[INFORMATION SUPPLIED]
____________

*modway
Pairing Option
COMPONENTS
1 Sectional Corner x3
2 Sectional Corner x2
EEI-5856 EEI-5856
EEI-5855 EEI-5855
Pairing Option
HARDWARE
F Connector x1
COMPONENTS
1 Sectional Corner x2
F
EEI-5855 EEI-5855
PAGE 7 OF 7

____________

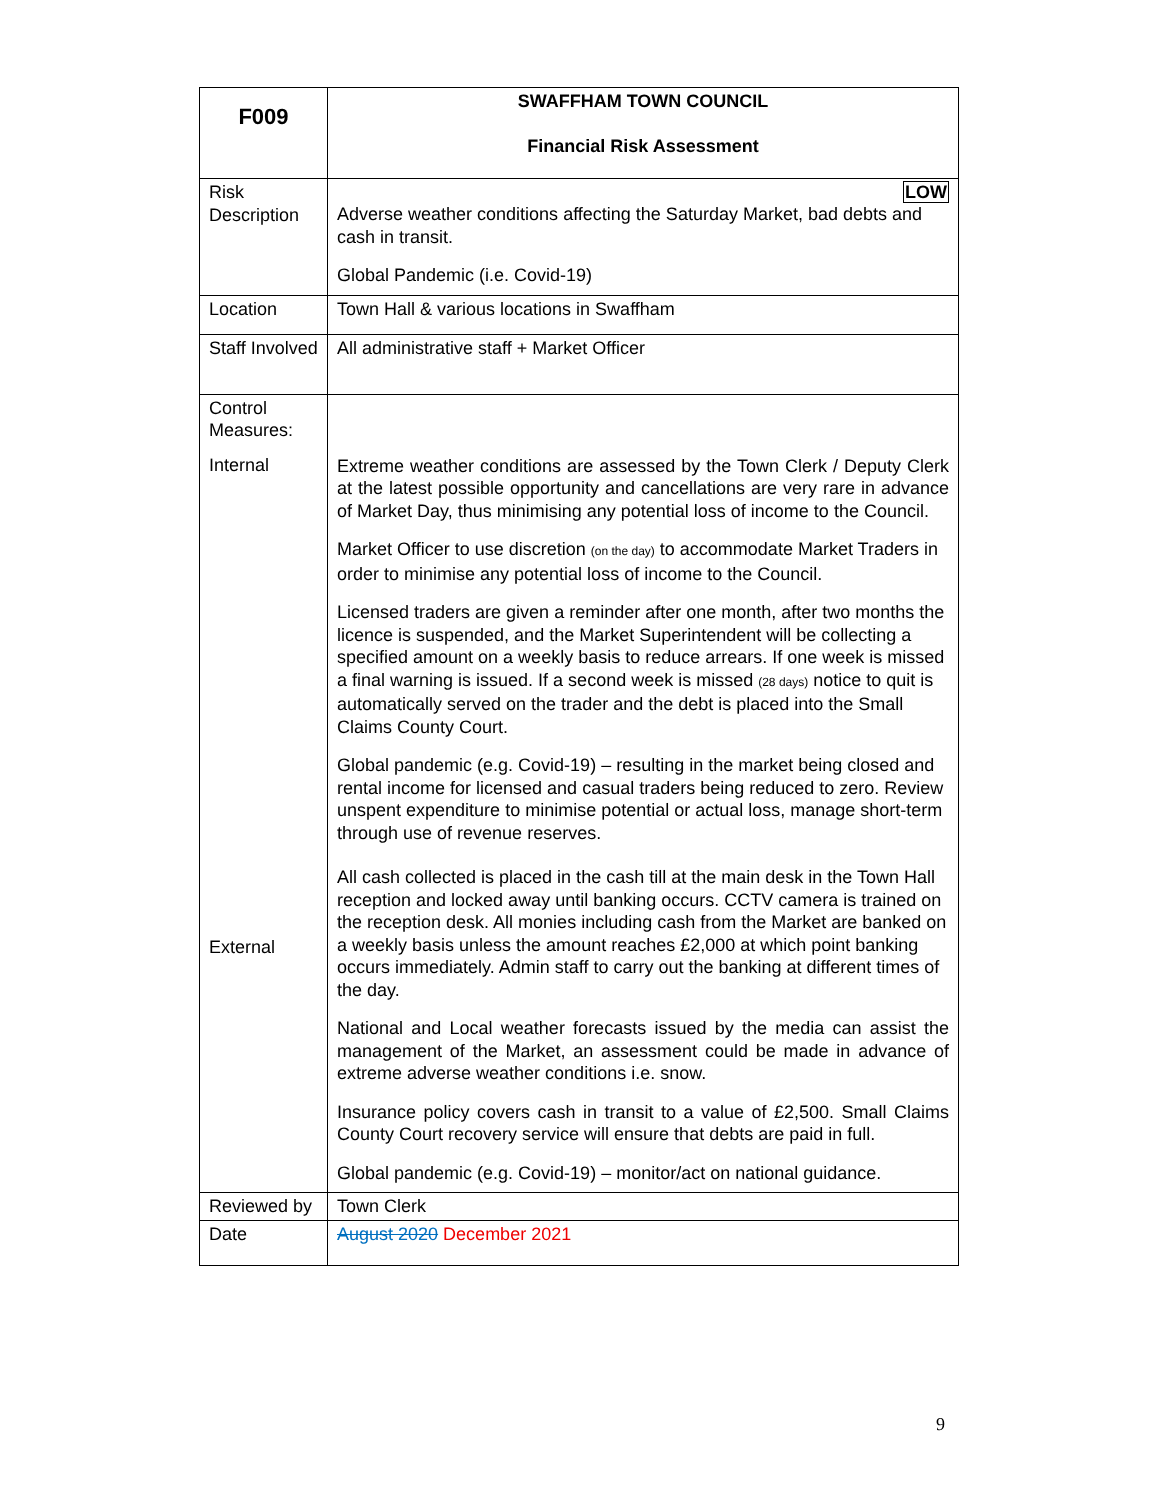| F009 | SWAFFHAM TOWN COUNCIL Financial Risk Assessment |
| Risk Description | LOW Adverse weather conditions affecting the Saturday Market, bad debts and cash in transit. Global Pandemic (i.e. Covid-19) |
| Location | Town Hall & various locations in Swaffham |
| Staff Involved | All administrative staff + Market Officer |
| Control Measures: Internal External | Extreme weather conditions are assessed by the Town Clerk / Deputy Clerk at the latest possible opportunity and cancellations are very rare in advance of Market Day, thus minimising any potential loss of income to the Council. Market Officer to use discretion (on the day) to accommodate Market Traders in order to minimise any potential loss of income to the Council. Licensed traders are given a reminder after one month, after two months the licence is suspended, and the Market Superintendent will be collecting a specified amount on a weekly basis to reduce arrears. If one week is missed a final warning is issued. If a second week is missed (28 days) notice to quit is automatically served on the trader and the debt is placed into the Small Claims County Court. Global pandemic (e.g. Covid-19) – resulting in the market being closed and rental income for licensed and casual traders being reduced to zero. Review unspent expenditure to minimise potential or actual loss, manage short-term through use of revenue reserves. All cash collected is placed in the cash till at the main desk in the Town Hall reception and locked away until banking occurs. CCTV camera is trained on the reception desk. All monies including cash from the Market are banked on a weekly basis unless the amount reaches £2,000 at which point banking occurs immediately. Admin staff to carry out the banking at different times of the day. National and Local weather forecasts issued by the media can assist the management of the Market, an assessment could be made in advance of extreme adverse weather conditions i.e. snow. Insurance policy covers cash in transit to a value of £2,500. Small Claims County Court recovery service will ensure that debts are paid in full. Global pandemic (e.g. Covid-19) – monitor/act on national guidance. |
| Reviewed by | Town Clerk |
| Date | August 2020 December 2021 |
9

____________

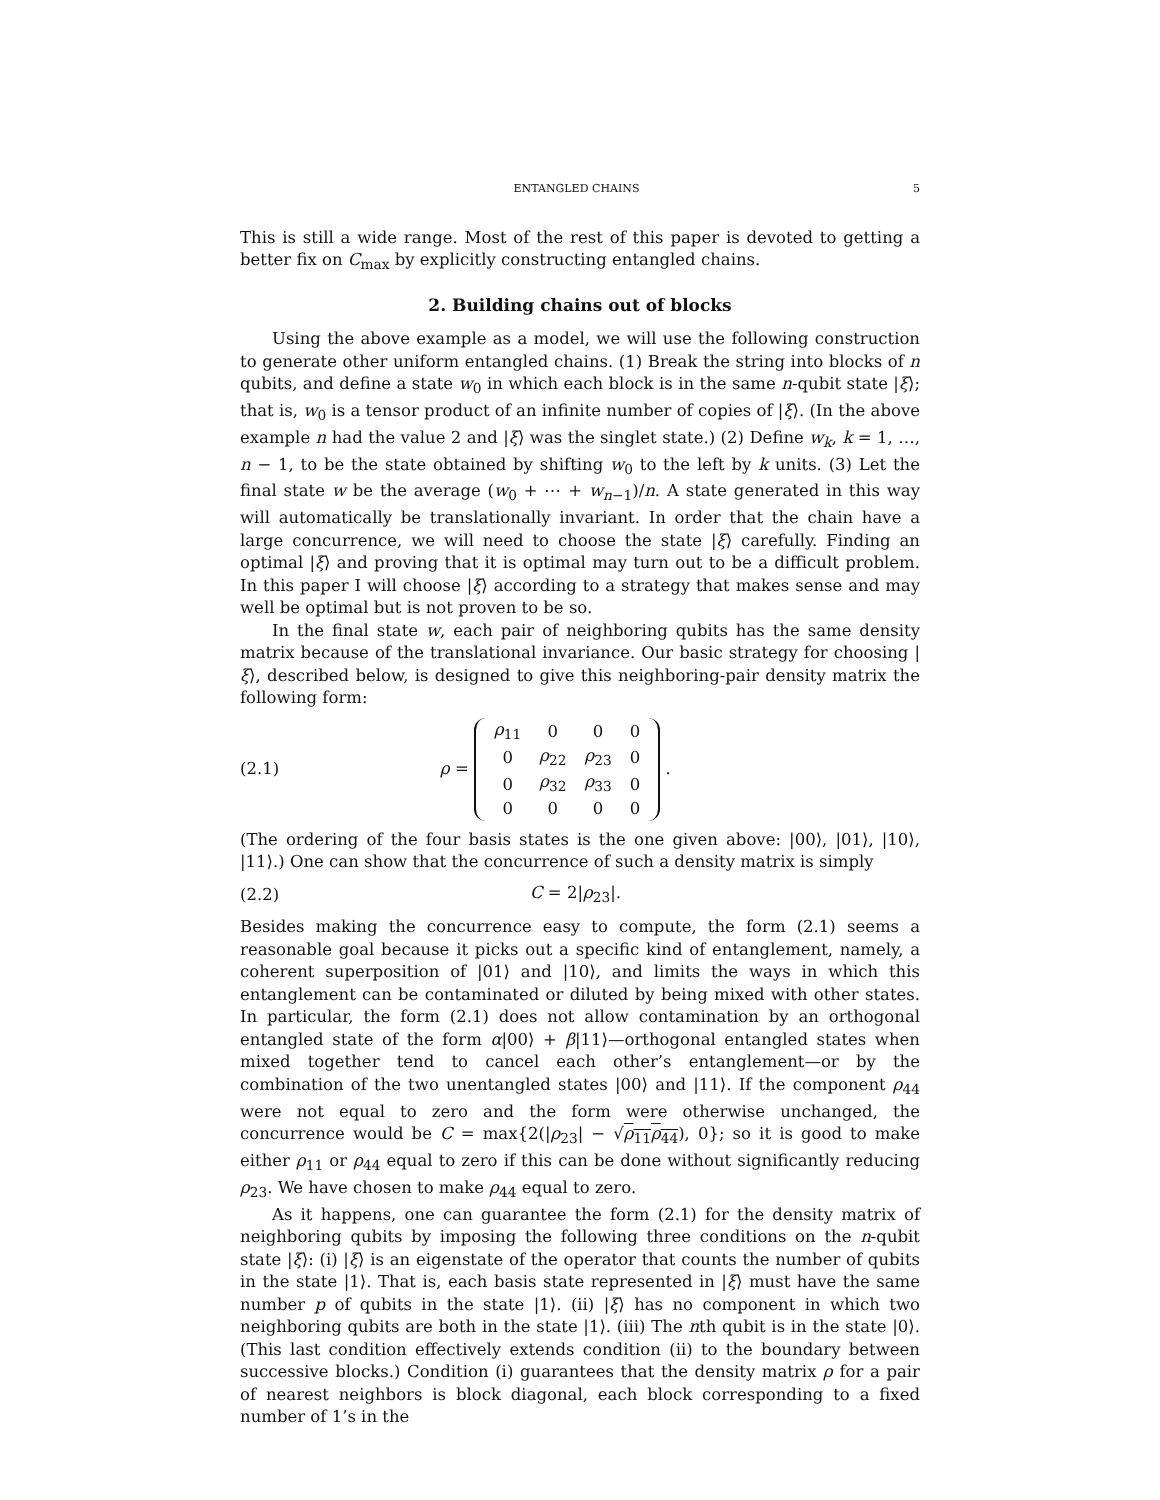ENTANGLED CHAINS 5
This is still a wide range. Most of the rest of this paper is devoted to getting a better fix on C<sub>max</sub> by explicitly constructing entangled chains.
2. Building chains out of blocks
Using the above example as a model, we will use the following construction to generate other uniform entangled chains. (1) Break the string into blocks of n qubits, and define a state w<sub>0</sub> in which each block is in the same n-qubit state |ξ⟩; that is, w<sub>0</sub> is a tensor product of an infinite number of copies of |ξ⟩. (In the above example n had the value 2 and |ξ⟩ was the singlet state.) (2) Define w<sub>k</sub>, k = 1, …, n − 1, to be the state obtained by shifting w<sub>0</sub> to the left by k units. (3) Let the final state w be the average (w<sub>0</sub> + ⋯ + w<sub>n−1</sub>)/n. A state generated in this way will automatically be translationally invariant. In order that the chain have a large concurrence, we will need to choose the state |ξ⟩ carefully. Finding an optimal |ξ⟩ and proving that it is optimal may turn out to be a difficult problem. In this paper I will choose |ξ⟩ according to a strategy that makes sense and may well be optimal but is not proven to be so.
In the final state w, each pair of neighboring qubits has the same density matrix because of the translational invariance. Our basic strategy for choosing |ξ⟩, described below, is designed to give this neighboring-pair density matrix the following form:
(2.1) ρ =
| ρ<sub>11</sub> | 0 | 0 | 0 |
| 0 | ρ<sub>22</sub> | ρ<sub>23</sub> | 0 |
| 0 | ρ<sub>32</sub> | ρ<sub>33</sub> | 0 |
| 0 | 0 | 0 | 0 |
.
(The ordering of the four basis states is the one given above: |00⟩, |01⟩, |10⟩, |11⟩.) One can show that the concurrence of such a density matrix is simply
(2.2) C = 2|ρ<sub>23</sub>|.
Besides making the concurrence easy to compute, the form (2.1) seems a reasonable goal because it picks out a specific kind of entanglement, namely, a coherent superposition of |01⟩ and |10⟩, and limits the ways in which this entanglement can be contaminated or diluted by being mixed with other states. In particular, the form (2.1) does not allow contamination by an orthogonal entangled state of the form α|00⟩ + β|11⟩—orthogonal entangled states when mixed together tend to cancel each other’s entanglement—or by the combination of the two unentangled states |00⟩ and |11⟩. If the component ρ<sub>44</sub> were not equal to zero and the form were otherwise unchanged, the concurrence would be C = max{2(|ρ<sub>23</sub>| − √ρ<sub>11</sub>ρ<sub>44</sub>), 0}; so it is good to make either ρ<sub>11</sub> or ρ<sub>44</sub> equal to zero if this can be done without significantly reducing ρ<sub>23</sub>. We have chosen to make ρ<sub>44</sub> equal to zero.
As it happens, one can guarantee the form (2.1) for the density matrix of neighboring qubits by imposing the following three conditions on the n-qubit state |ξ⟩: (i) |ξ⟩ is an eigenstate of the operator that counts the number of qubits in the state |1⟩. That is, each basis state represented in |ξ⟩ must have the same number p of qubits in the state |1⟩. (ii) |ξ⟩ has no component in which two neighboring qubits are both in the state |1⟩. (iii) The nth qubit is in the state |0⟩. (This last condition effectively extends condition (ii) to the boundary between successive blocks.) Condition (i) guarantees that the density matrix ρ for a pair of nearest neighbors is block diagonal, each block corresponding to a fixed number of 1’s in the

____________

[WHAT YOU ARE ASKED TO DO] Each line above that contains the string "number" should be identified and copied.

[EXPECTED OUTPUT]
Using the above example as a model, we will use the following construction to generate other uniform entangled chains. (1) Break the string into blocks of n qubits, and define a state w<sub>0</sub> in which each block is in the same n-qubit state |ξ⟩; that is, w<sub>0</sub> is a tensor product of an infinite number of copies of |ξ⟩. (In the above example n had the value 2 and |ξ⟩ was the singlet state.) (2) Define w<sub>k</sub>, k = 1, …, n − 1, to be the state obtained by shifting w<sub>0</sub> to the left by k units. (3) Let the final state w be the average (w<sub>0</sub> + ⋯ + w<sub>n−1</sub>)/n. A state generated in this way will automatically be translationally invariant. In order that the chain have a large concurrence, we will need to choose the state |ξ⟩ carefully. Finding an optimal |ξ⟩ and proving that it is optimal may turn out to be a difficult problem. In this paper I will choose |ξ⟩ according to a strategy that makes sense and may well be optimal but is not proven to be so.
As it happens, one can guarantee the form (2.1) for the density matrix of neighboring qubits by imposing the following three conditions on the n-qubit state |ξ⟩: (i) |ξ⟩ is an eigenstate of the operator that counts the number of qubits in the state |1⟩. That is, each basis state represented in |ξ⟩ must have the same number p of qubits in the state |1⟩. (ii) |ξ⟩ has no component in which two neighboring qubits are both in the state |1⟩. (iii) The nth qubit is in the state |0⟩. (This last condition effectively extends condition (ii) to the boundary between successive blocks.) Condition (i) guarantees that the density matrix ρ for a pair of nearest neighbors is block diagonal, each block corresponding to a fixed number of 1’s in the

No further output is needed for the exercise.